CDW authorized a $1 billion increase to its share repurchase program, bringing total authorization to $2.75 billion and underscoring management's commitment to returning capital. While CFO Miralles called buybacks a key capital allocation priority, the move comes as the company carries net debt/EBITDA of 2.85x and faces a DOJ E‑Rate investigation. The report's DCF valuation of ~$117 suggests the stock at ~$145 already lacks a margin of safety, making aggressive repurchases more about supporting EPS than creating value. With mid‑single‑digit revenue growth and recent operating margin compression, the buyback does not address underlying structural challenges.

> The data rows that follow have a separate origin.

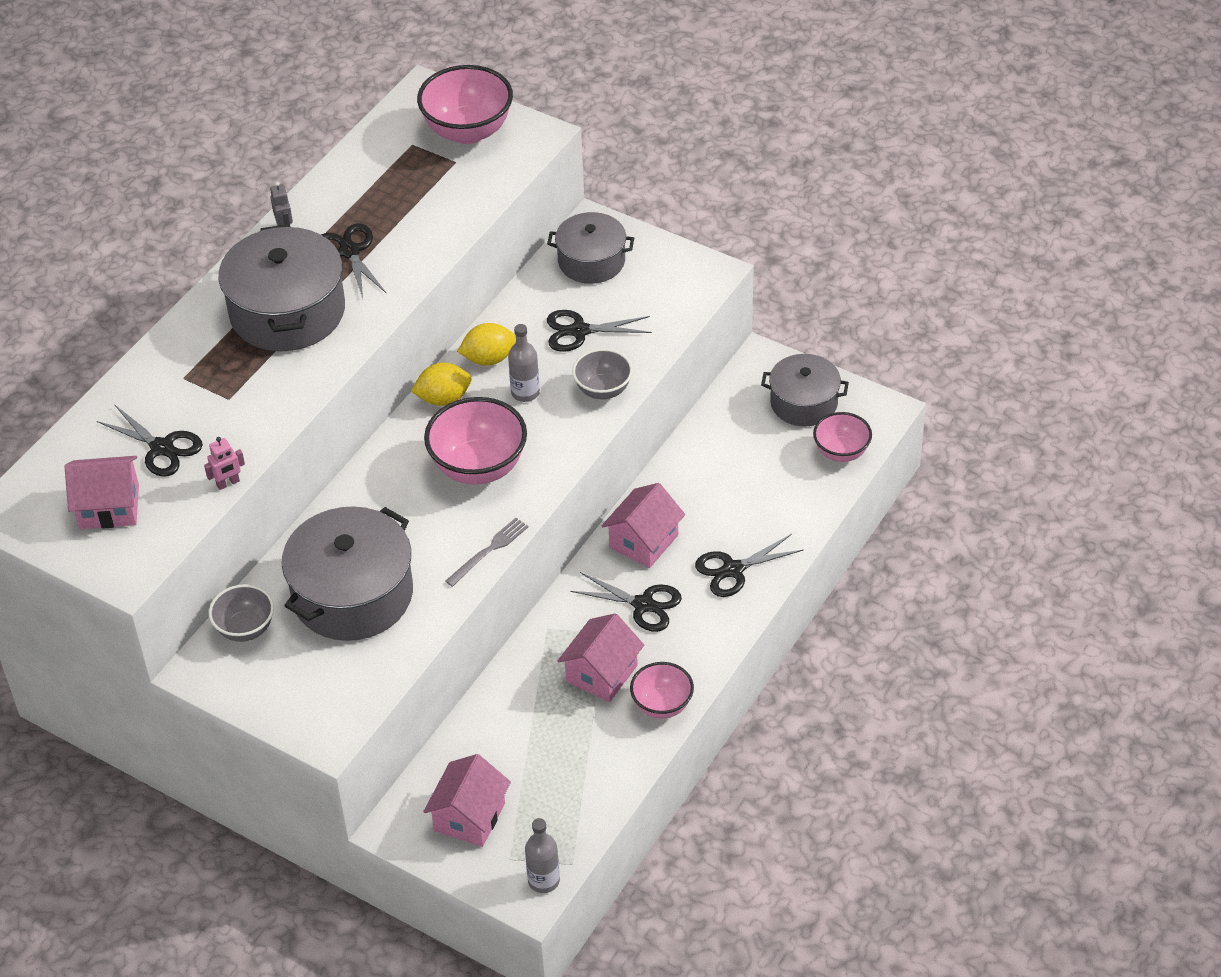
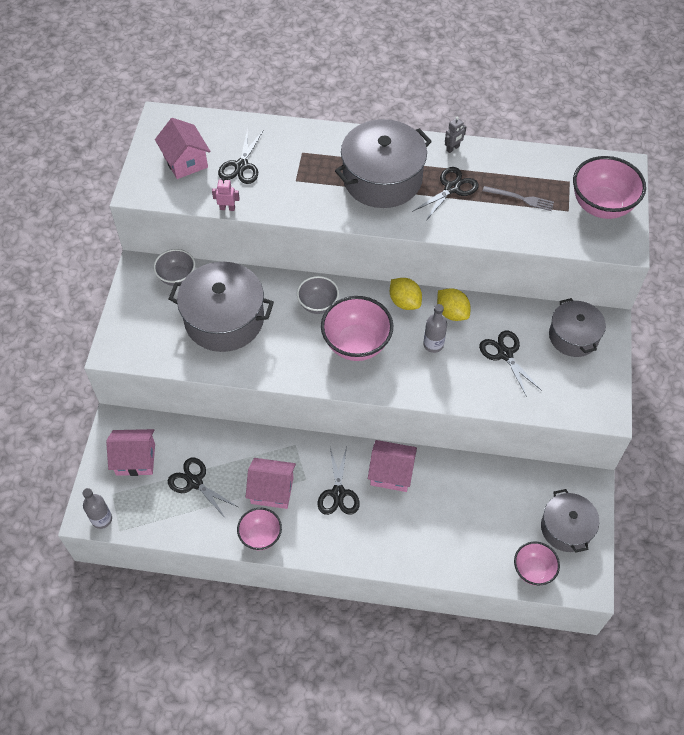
camera: 65 degrees right, 10 degrees up
pink robot [204,437,245,490] -> pink robot turned 150 degrees clockwise [212,178,240,211]
grey fork [445,518,529,587] -> grey fork moved to [483,186,554,211]
grey bowl [572,348,633,400] -> grey bowl moved to [297,276,339,314]
black scissors [695,534,803,597] -> black scissors moved to [168,458,238,519]

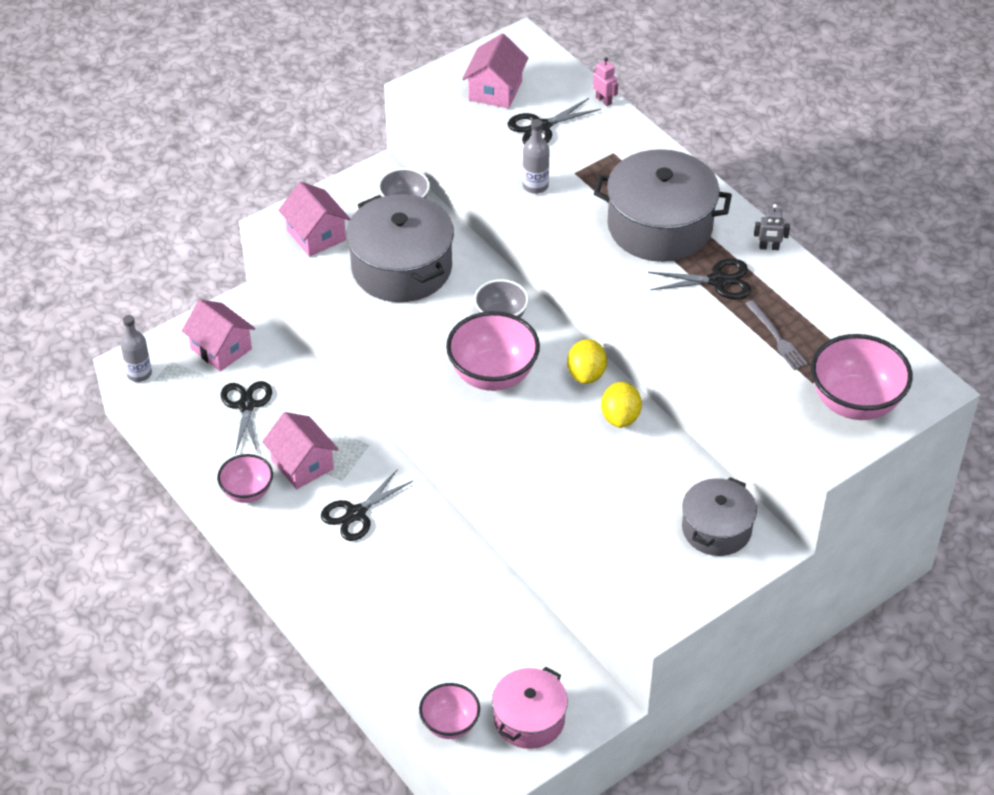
camera: 45 degrees right, 10 degrees down
pink robot [212,178,240,211] -> pink robot moved to [593,57,618,106]
pink house [368,440,417,492] -> pink house moved to [278,182,350,257]
grey bottle [423,304,447,353] -> grey bottle moved to [522,119,550,194]
black scissors [479,331,542,397] -> none
grey pot [541,489,599,553] -> pink pot [492,667,568,749]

Shareholders should view this as a financial engineering tactic that increases financial risk rather than a signal of operational strength.

Implication

Over time, the increased buyback could improve per‑share metrics if cash flows hold up, but leverage and legal overhangs remain. Investors should monitor organic growth and margin trends; a better entry point would be around DCF value (~$117).

Thesis delta

The $1B buyback increase signals management's confidence in cash generation but does not alter the core thesis: CDW is a quality business at a full price with cyclical growth and balance‑sheet risk. Capital allocation favoring buybacks over deleveraging increases financial risk, especially with the DOJ probe unresolved. The thesis remains WAIT until a clearer risk/reward emerges – either via lower entry or evidence of structurally higher growth.